## [WORK TASK]
Reproduce the stretch of the material from the line containing "174: (541, 168)" through the line containing "165: (816, 343)", both included, without changing anything. Leave the pictures out of your answer.

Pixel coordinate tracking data
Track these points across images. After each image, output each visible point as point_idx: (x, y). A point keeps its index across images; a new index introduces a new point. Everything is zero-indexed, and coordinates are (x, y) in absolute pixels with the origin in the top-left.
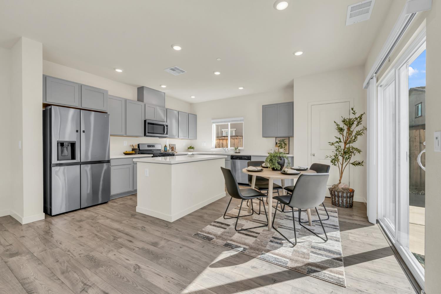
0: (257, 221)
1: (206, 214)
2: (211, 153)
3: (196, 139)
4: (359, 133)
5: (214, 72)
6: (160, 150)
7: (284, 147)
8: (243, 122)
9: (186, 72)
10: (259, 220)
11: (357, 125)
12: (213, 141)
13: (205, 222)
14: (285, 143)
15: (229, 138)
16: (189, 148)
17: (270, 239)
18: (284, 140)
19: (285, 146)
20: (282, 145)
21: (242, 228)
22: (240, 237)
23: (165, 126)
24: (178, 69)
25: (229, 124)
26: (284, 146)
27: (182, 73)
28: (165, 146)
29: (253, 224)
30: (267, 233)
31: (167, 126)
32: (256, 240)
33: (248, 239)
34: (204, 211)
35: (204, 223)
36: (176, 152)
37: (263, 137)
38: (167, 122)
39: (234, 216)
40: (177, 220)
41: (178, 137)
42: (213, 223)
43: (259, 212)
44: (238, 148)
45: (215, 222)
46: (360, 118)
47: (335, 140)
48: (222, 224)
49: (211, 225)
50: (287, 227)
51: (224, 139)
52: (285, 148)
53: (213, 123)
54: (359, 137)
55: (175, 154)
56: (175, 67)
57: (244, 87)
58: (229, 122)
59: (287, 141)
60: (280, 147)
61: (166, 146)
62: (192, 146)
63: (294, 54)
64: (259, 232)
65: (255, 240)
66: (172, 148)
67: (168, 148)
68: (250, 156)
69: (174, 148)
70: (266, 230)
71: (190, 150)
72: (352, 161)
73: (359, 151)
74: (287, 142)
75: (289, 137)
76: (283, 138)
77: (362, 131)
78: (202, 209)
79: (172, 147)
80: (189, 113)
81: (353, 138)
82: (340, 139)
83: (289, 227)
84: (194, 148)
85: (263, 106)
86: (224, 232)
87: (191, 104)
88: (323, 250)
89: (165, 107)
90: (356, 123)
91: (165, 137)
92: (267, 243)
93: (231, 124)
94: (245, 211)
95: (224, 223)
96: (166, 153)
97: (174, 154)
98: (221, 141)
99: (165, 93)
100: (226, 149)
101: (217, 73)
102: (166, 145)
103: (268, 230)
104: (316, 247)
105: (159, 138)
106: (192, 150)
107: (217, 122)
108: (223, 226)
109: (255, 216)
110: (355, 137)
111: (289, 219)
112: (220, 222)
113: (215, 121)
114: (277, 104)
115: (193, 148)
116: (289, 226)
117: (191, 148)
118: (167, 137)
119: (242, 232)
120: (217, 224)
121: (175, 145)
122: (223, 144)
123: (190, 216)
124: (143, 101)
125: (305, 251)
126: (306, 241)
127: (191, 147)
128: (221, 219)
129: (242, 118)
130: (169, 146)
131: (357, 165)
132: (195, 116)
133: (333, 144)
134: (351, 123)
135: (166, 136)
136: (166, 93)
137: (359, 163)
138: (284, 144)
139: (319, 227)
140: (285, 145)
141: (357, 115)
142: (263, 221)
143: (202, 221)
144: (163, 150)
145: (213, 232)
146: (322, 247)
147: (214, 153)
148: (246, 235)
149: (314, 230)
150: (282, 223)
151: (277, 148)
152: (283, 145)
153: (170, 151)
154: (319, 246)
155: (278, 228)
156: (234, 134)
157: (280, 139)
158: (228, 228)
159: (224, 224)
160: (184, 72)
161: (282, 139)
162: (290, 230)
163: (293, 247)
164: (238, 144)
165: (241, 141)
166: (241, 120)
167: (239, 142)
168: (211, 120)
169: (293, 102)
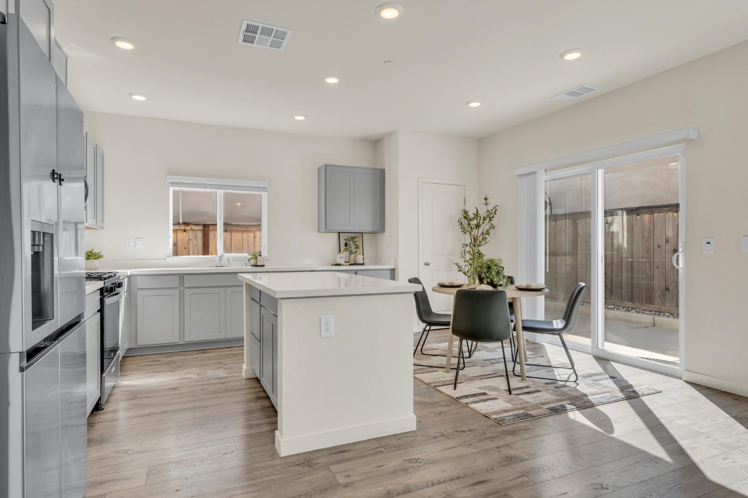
3: (103, 228)
4: (488, 233)
5: (329, 75)
7: (356, 252)
8: (264, 194)
12: (170, 235)
13: (447, 405)
14: (356, 245)
15: (220, 228)
16: (88, 257)
18: (355, 238)
19: (357, 250)
20: (351, 247)
25: (220, 193)
26: (355, 250)
35: (453, 407)
37: (326, 230)
42: (464, 401)
45: (460, 398)
46: (494, 211)
48: (474, 396)
49: (468, 404)
52: (358, 253)
54: (488, 237)
60: (348, 252)
74: (359, 243)
75: (362, 234)
76: (353, 235)
81: (481, 239)
85: (326, 165)
107: (186, 184)
108: (482, 397)
112: (467, 396)
113: (180, 181)
114: (354, 168)
115: (98, 257)
129: (264, 184)
140: (356, 248)
145: (500, 408)
152: (353, 247)
157: (346, 236)
158: (494, 397)
161: (350, 235)
164: (186, 246)
165: (196, 237)
166: (259, 188)
167: (190, 240)
168: (167, 177)
169: (383, 170)
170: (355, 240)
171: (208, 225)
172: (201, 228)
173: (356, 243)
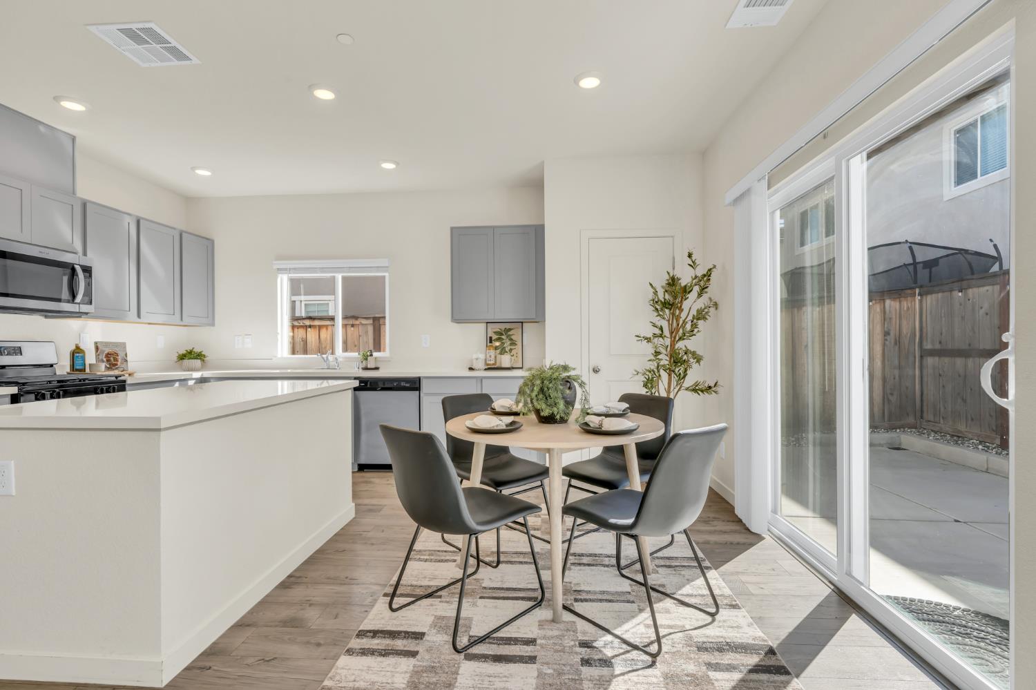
0: (502, 595)
1: (311, 605)
2: (278, 371)
3: (213, 324)
4: (701, 315)
5: (312, 87)
6: (51, 366)
7: (511, 350)
8: (386, 274)
9: (195, 61)
10: (505, 586)
11: (700, 295)
12: (279, 331)
13: (319, 645)
14: (511, 340)
15: (339, 322)
16: (182, 357)
17: (576, 653)
18: (510, 330)
19: (512, 347)
20: (504, 343)
21: (471, 634)
22: (480, 675)
23: (78, 268)
24: (161, 40)
25: (339, 277)
26: (509, 348)
27: (175, 63)
28: (77, 353)
29: (496, 607)
30: (556, 633)
31: (87, 270)
32: (541, 675)
33: (511, 675)
34: (298, 593)
35: (321, 649)
36: (130, 370)
37: (454, 320)
38: (85, 254)
39: (420, 592)
40: (188, 669)
41: (139, 316)
42: (356, 643)
43: (496, 559)
44: (371, 355)
45: (362, 634)
46: (708, 275)
47: (649, 331)
48: (393, 634)
49: (350, 652)
50: (595, 593)
51: (310, 326)
52: (514, 352)
53: (282, 270)
54: (700, 323)
55: (129, 382)
56: (147, 25)
57: (397, 163)
58: (339, 270)
59: (516, 336)
60: (498, 351)
61: (78, 347)
62: (197, 350)
63: (576, 82)
64: (530, 636)
65: (536, 674)
66: (112, 357)
67: (91, 358)
68: (419, 378)
69: (120, 358)
70: (547, 621)
71: (186, 362)
72: (689, 382)
73: (699, 360)
74: (517, 338)
75: (522, 322)
76: (508, 326)
77: (706, 310)
78: (285, 585)
79: (108, 355)
80: (184, 229)
81: (688, 327)
82: (661, 329)
83: (603, 592)
84: (204, 356)
85: (452, 229)
86: (416, 673)
87: (189, 201)
88: (728, 650)
89: (74, 193)
90: (696, 289)
91: (79, 315)
92: (578, 672)
93: (344, 279)
94: (447, 561)
95: (401, 632)
96: (84, 376)
97: (125, 381)
98: (301, 333)
99: (74, 139)
100: (331, 358)
101: (324, 94)
102: (82, 347)
103: (553, 621)
104: (708, 645)
105: (46, 317)
106: (198, 363)
107: (295, 269)
108: (400, 644)
109: (487, 577)
110: (694, 326)
111: (584, 565)
112: (382, 632)
113: (288, 267)
114: (494, 228)
115: (199, 356)
116: (598, 589)
117: (190, 355)
118: (87, 313)
119: (477, 650)
120: (376, 643)
121: (123, 345)
122: (305, 342)
123: (249, 632)
125: (691, 668)
126: (672, 631)
127: (190, 352)
128: (379, 616)
129: (383, 262)
130: (97, 348)
131: (702, 391)
132: (208, 245)
133: (648, 340)
134: (688, 291)
135: (84, 308)
136: (78, 141)
137: (710, 387)
138: (509, 343)
139: (670, 574)
140: (511, 344)
141: (700, 271)
142: (520, 590)
143: (308, 643)
144: (63, 366)
145: (373, 683)
146: (721, 640)
147: (289, 371)
148: (498, 659)
149: (663, 586)
150: (574, 582)
151: (492, 354)
152: (507, 343)
153: (102, 371)
154: (713, 638)
155: (575, 604)
157: (497, 327)
158: (420, 647)
159: (399, 633)
160: (187, 58)
161: (503, 326)
162: (610, 601)
163: (653, 664)
164: (356, 343)
165: (367, 332)
166: (378, 268)
167: (360, 336)
168: (274, 262)
169: (542, 227)
170: (509, 333)
171: (378, 318)
172: (370, 321)
173: (512, 337)
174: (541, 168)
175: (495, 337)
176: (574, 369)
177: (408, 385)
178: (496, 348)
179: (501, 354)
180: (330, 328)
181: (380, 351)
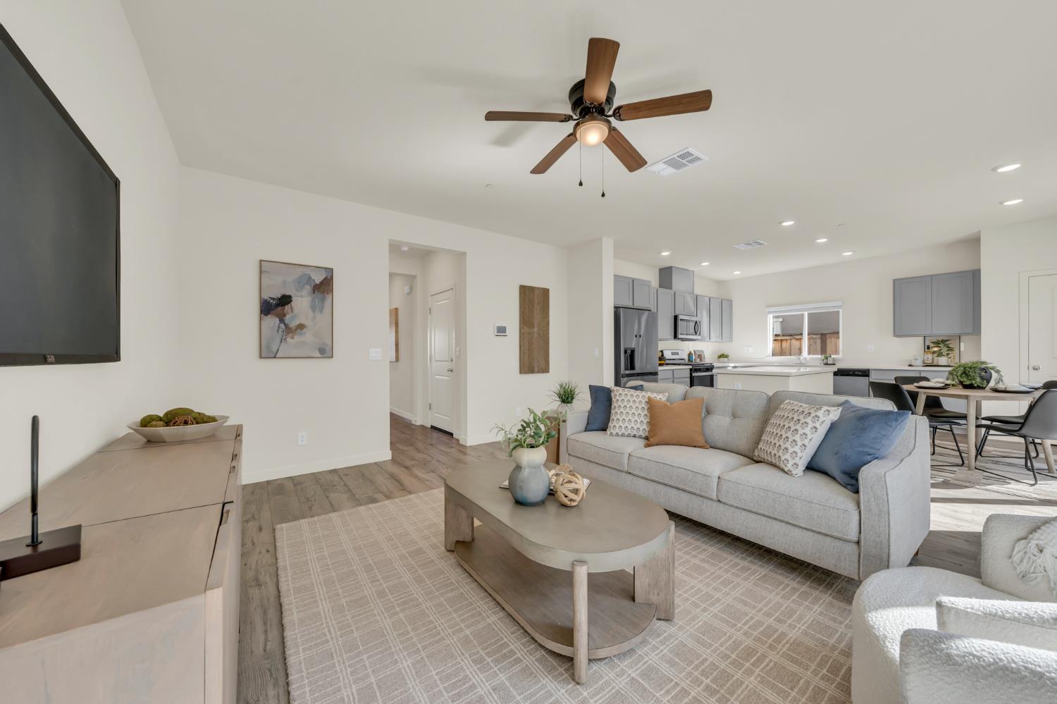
2: (765, 363)
3: (732, 341)
5: (815, 237)
6: (684, 359)
7: (948, 354)
8: (840, 310)
12: (767, 343)
15: (805, 336)
16: (720, 357)
18: (948, 341)
19: (949, 352)
20: (940, 350)
24: (758, 243)
25: (806, 314)
26: (946, 353)
27: (758, 246)
28: (690, 354)
31: (700, 322)
37: (896, 335)
38: (697, 316)
41: (710, 339)
44: (829, 357)
51: (793, 339)
52: (951, 355)
53: (769, 312)
57: (854, 252)
58: (805, 310)
59: (953, 345)
60: (936, 355)
61: (690, 352)
62: (726, 354)
63: (1002, 203)
67: (694, 357)
68: (869, 370)
69: (702, 357)
71: (722, 359)
75: (959, 336)
76: (945, 338)
79: (699, 355)
80: (723, 297)
84: (729, 357)
85: (895, 280)
89: (694, 292)
91: (696, 340)
93: (808, 314)
99: (693, 272)
101: (822, 240)
106: (726, 359)
107: (777, 311)
113: (774, 310)
114: (931, 276)
121: (703, 351)
124: (670, 288)
127: (722, 355)
129: (839, 303)
130: (695, 353)
132: (730, 302)
135: (699, 337)
140: (948, 350)
151: (929, 356)
152: (945, 349)
156: (779, 332)
157: (935, 339)
161: (941, 338)
165: (816, 343)
166: (836, 307)
168: (766, 308)
169: (979, 271)
170: (947, 343)
171: (825, 334)
172: (819, 336)
173: (950, 346)
174: (979, 233)
175: (932, 345)
176: (991, 363)
177: (860, 373)
178: (934, 353)
179: (938, 356)
180: (789, 341)
181: (836, 354)
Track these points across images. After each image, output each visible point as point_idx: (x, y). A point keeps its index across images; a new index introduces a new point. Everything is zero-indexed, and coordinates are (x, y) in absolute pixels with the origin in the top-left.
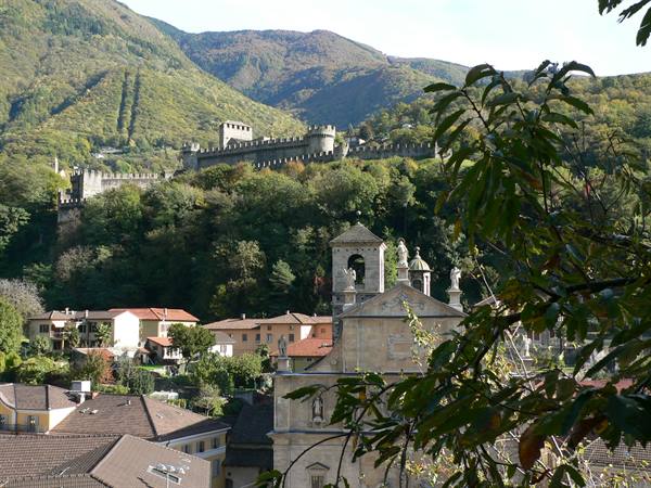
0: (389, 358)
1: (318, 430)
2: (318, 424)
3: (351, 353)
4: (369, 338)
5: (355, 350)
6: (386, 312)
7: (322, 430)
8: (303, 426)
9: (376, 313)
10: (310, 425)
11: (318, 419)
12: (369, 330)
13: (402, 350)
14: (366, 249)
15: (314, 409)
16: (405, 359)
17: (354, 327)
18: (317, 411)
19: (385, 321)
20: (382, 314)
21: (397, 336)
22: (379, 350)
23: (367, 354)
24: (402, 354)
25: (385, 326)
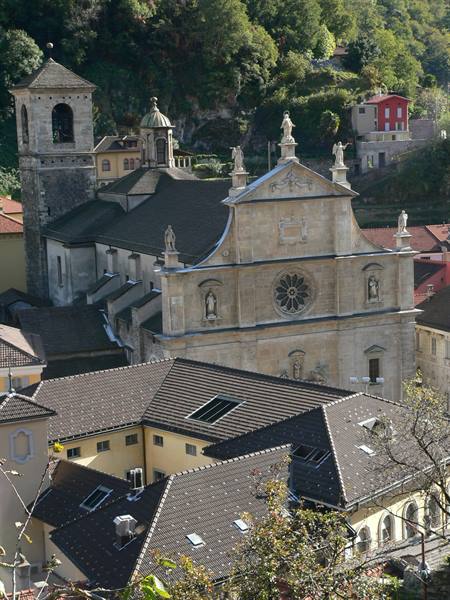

## [RESULT FOR THIS TASK]
174: (541, 168)
175: (495, 337)
176: (574, 369)
177: (408, 385)
178: (496, 348)
179: (501, 354)
180: (330, 328)
181: (380, 351)
2: (765, 363)
3: (732, 341)
5: (815, 237)
6: (684, 359)
7: (948, 354)
8: (840, 310)
12: (767, 343)
15: (805, 336)
16: (720, 357)
18: (948, 341)
19: (949, 352)
20: (940, 350)
24: (758, 243)
25: (806, 314)
26: (946, 353)
27: (758, 246)
28: (690, 354)
31: (700, 322)
37: (896, 335)
38: (697, 316)
41: (710, 339)
44: (829, 357)
51: (793, 339)
52: (951, 355)
53: (769, 312)
57: (854, 252)
58: (805, 310)
59: (953, 345)
60: (936, 355)
61: (690, 352)
62: (726, 354)
63: (1002, 203)
67: (694, 357)
68: (869, 370)
69: (702, 357)
71: (722, 359)
75: (959, 336)
76: (945, 338)
79: (699, 355)
80: (723, 297)
84: (729, 357)
85: (895, 280)
89: (694, 292)
91: (696, 340)
93: (808, 314)
99: (693, 272)
101: (822, 240)
106: (726, 359)
107: (777, 311)
113: (774, 310)
114: (931, 276)
121: (703, 351)
124: (670, 288)
127: (722, 355)
129: (839, 303)
130: (695, 353)
132: (730, 302)
135: (699, 337)
140: (948, 350)
151: (929, 356)
152: (945, 349)
156: (779, 332)
157: (935, 339)
161: (941, 338)
165: (816, 343)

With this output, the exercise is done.